··· 本文

雑木の庭の植栽の仕方 浜松モール街『Any エニィ』を通して・・・1
新しいコト・ヒト・価値が混じり合いあらたな「コト」が起こる場所として浜松の中心街モール街に『エニィ』が11月1日オープン致しました。当日は浜松市長や警察署長など行政や民間など浜松を代表される来賓の方々をも招いてのオープニングセレモニーが開かれ、ぼくも参加させてもらったのですが感慨深いセレモニーとなりました。
ナインスケッチは植栽工事をさせて頂いたのですが、人が集まる場所には緑が欠かせないと思っております。以前のブログでご紹介させて頂いたことがありますが、東京の目白にある徳川ヴィレッジは樹々が自宅の敷地を越え地域住民の共有物となっています。緑蔭が豊かでこの緑が地域住民や街をつなぐ役割を担ってくれています。
夏は木蔭があるところに自然に人は集まり会話が生まれます。緑蔭で休めば心落ち着き次ぎの行動へと意欲がでます。これが人工物の影では次の行動へはまだやることあるのか〜とモチベーションが下がることもあります。
街中の熱環境はコンクリートやアスファルトに覆われてこの輻射熱やエアコンの排熱などで灼熱地獄となっています。樹々には木蔭を造るだけでなく蒸散作用によって微気候改善し熱環境を緩和してくれます。
今では様々な研究結果によって緑は景観を良くするだけでなく感覚的な快適さの向上やNK細胞を活性化させたり、微気候改善するといった効果が発表されています。

······
··· 提供情報

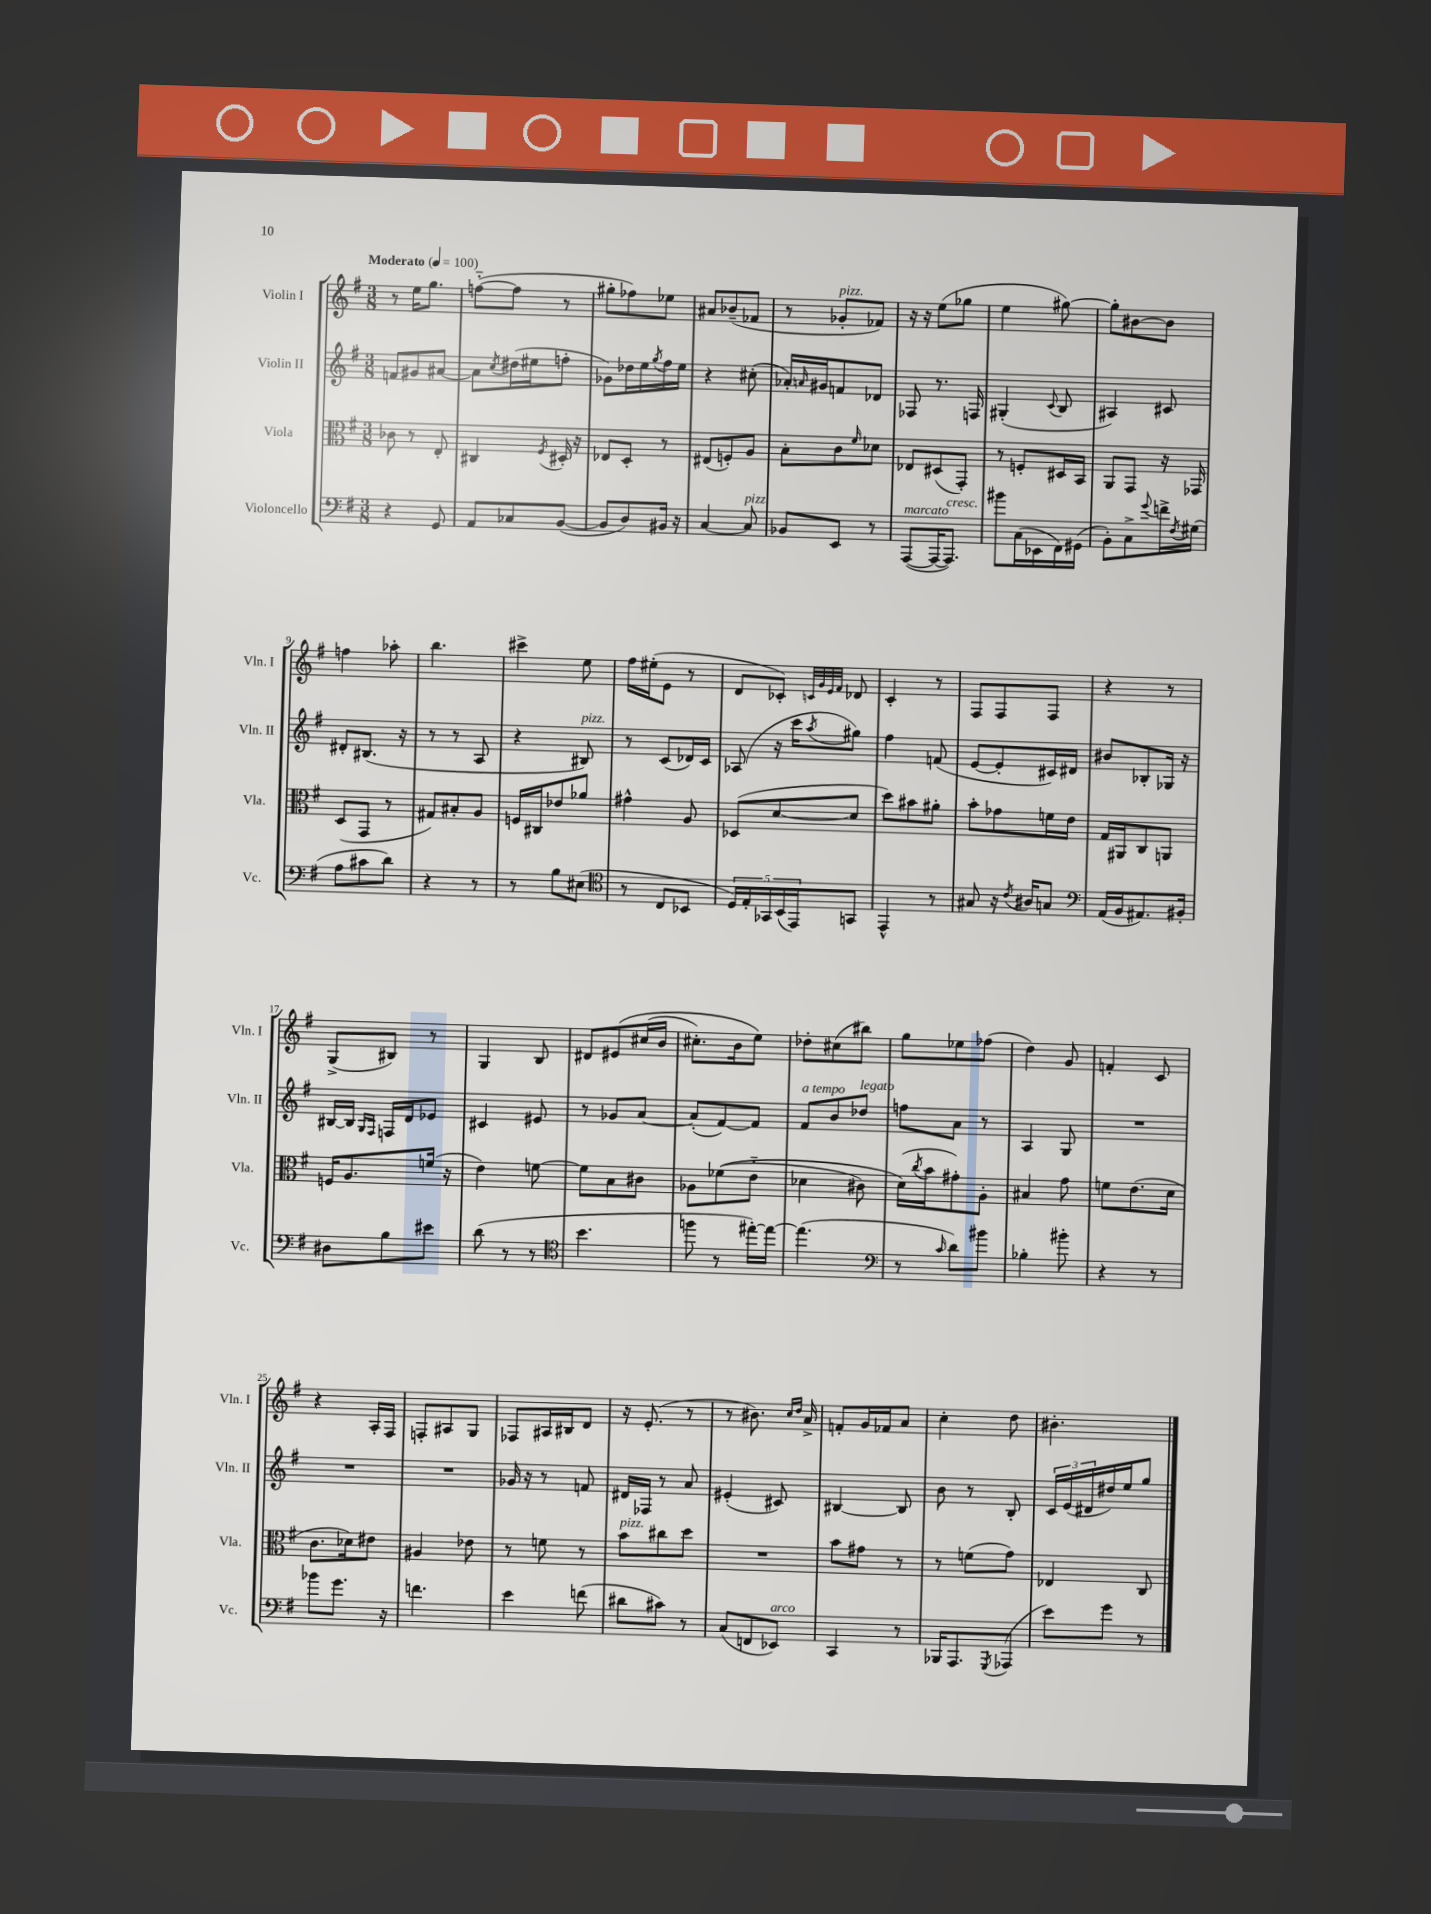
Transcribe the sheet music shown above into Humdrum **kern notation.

**kern	**kern	**kern	**kern
*staff4	*staff3	*staff2	*staff1
*clefF4	*clefC3	*clefG2	*clefG2
*k[f#]	*k[f#]	*k[f#]	*k[f#]
*M3/8	*M3/8	*M3/8	*M3/8
*MM100	*MM100	*MM100	*MM100
4r	8c-	8f	8r
.	8r	8g#	16ee
.	.	.	8.gg
8GG	8E'	[8a#	.
=	=	=	=
8AA	4C#	8a#]	([8ff'~
.	.	8qcc	.
8C-	.	(16dd#	8ff]
.	.	16ee#	.
.	8qF#	.	.
([8BB	16D#'	8ff'	8r
.	16r	.	.
=	=	=	=
8BB]	8E-	8g-)	8gg#'
8D)	8D'	16dd-	8ff-)
.	.	16ee	.
.	.	8qgg	.
16BB#	8r	16ff#	8ee-
16r	.	16ee	.
=	=	=	=
[4C	(8E#	4r	8a#
.	8F')	.	(8b-~
8C]	8A	(8cc#'	8f-
=	=	=	=
8BB-	8B'	16a-')	8r
.	.	16qqa	.
.	.	16g#	.
8EE	8c	8f	8g-'
.	16qqf#	.	.
8r	8d-	8d-	8f-)
=	=	=	=
([8AAA	8E-	8F-	16r
.	.	.	16r
16AAA_	(8D#	8.r	(8ee
8.AAA])	.	.	.
.	8GG')	.	8gg-
.	.	16F	.
=	=	=	=
8b#	8r	(4G#'	4ee
(16C	8F'	.	.
16EE-	.	.	.
.	.	8qqc	.
16FF#)	16D#	8B	[8gg#)
(16GG#	16BB	.	.
=	=	=	=
8BB')	8AA	4A#)	8gg#']
8C^	8GG	.	[8b#
8qqg	.	.	.
16f^	16r	8c#	8b#]
8qF#	.	.	.
(16G#	16GG-	.	.
=	=	=	=
8A	(8D	8d#'	4ff
8c#	8GG	(8.B#	.
8d)	8r	.	8aa-'
.	.	16r	.
=	=	=	=
4r	8G#)	8r	4.bb
.	8B#'	8r	.
8r	8A	8A	.
=	=	=	=
8r	16F	4r	4ccc#^
.	16C#	.	.
8B	8e-	.	.
(8E#	8a-	8B#)	8ee
=	=	=	=
*clefC4	*	*	*
8r	4g#^^	8r	16ff#
.	.	.	(16ee#'
8C	.	(8c	8e
8BB-	8A	16d-)	8r
.	.	16c	.
=	=	=	=
20D)	(8D-	(8A-	8d
20E'	.	.	.
20GG-	.	.	.
.	[8d	16r	8c-')
(20BB	.	.	.
.	.	16ccc	.
20EE)	.	.	.
.	.	.	32qqc
.	.	.	32qqg
.	.	.	32qqe
.	.	8qaa	32qqf#
8GG	8d]	8gg#)	8d-
=	=	=	=
4EE^^	8dd)	4ff#	4c'
.	8b#	.	.
8r	8a#'	(8f	8r
=	=	=	=
8G#	8b'	[8e	8F#
16r	8g-	8e']	8F#
8qc	.	.	.
16A#	.	.	.
8G	16f	16c#)	8F#
.	16e	16d#	.
=	=	=	=
*clefF4	*	*	*
(16AA	16G	8b#	4r
16BB	16AA#	.	.
8.AA#)	8C	8B-'	.
.	8AA	16G-	8r
16BB#'	.	16r	.
=	=	=	=
8D#	16F	[16B#	(8G^
.	8.A	16B#]	.
.	.	16qqG	.
.	.	16qqF#	.
8B	.	16F	8B#)
.	.	16d	.
8e#	(16f	8e-	8r
.	16r	.	.
=	=	=	=
(8d	4e)	4c#	4G
8r	.	.	.
8r	[8f	8e#	8B
=	=	=	=
*clefC4	*	*	*
4.b	8f]	8r	8d#
.	8B	8g-	&(8e#
.	8c#	[8a	(16cc#
.	.	.	16b
=	=	=	=
8ff	8A-	(8a']	8.cc#')
8r	&((8f-	[8f#)	.
.	.	.	16b
[16ee#')	8e'~	8f#]	8ee&)
16ee#_	.	.	.
=	=	=	=
(4.ee#]	4d-	8f#	8dd-'
.	.	8b	(8cc#
.	8c#)	8dd-	8bb#)
=	=	=	=
*clefF4	*	*	*
8r	(16d&)	8ff	8gg
.	8qcc	.	.
.	16b	.	.
16qqc	.	.	.
8d)	8g#')	8a	8ee-
8b#	8A'	8r	(8ff-
=	=	=	=
4B-'	4B#	4A	4dd)
8b#'	8g	8G	8g
=	=	=	=
4r	8f	4.r	4f'
.	(8.e	.	.
8r	.	.	8c
.	16d	.	.
=	=	=	=
8b-	8.c	4.r	4r
8.g	.	.	.
.	16d-)	.	.
.	8e#	.	16A'
16r	.	.	16F#
=	=	=	=
4.f	4A#	4.r	8F'
.	.	.	8A#
.	8e-	.	8G
=	=	=	=
4e	8r	16g-	8F-
.	.	16r	.
.	8f	8r	16A#
.	.	.	16B#
(8f	8r	8f	8d
=	=	=	=
8d#	8b	16d#	16r
.	.	16F-	(8.e'
8c#)	8cc#	8r	.
8r	8dd	8a	8r
=	=	=	=
(8C	4.r	(4e#'	8r
8FF	.	.	8.b#)
8EE-)	.	8c#)	.
.	.	.	16qqcc
.	.	.	16qqdd
.	.	.	16a^
=	=	=	=
4CC	8b	[4B#	8f'
.	8g#	.	16g
.	.	.	16f-
8r	8r	8B#]	8a
=	=	=	=
16BBB-	8r	8b	4cc'
8.AAA	.	.	.
.	(8f	8r	.
8qGGG	.	.	.
(8AAA-	8g)	8B'	8dd
=	=	=	=
8e)	4E-	24c	4.b#'
.	.	(24e	.
.	.	24d#	.
8g	.	16dd#)	.
.	.	16ee	.
8r	8C	8gg	.
==	==	==	==
*-	*-	*-	*-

······

- _指示 A_:
本文のうち「街中の熱環境は」で始まる段落を、主な事実を残して、より短く書き直してください。
- _指示 B_:
本文から、「雑木の庭の植栽の仕方 浜松モール街『Any エニィ』を通して・・・1」から「ぐ役割を担ってくれています。」までをそのまま抜き出してください。
- _指示 C_:
本文によると、浜松のモール街に『エニィ』がオープンしたのは何月何日ですか。

- _解答 A_:
街中はコンクリートやアスファルトの輻射熱、エアコンの排熱で灼熱地獄になっている。樹々は木蔭を造るだけでなく、蒸散作用で微気候を改善し、熱環境を和らげる。

- _解答 B_:
雑木の庭の植栽の仕方 浜松モール街『Any エニィ』を通して・・・1
新しいコト・ヒト・価値が混じり合いあらたな「コト」が起こる場所として浜松の中心街モール街に『エニィ』が11月1日オープン致しました。当日は浜松市長や警察署長など行政や民間など浜松を代表される来賓の方々をも招いてのオープニングセレモニーが開かれ、ぼくも参加させてもらったのですが感慨深いセレモニーとなりました。
ナインスケッチは植栽工事をさせて頂いたのですが、人が集まる場所には緑が欠かせないと思っております。以前のブログでご紹介させて頂いたことがありますが、東京の目白にある徳川ヴィレッジは樹々が自宅の敷地を越え地域住民の共有物となっています。緑蔭が豊かでこの緑が地域住民や街をつなぐ役割を担ってくれています。

- _解答 C_:
11月1日です。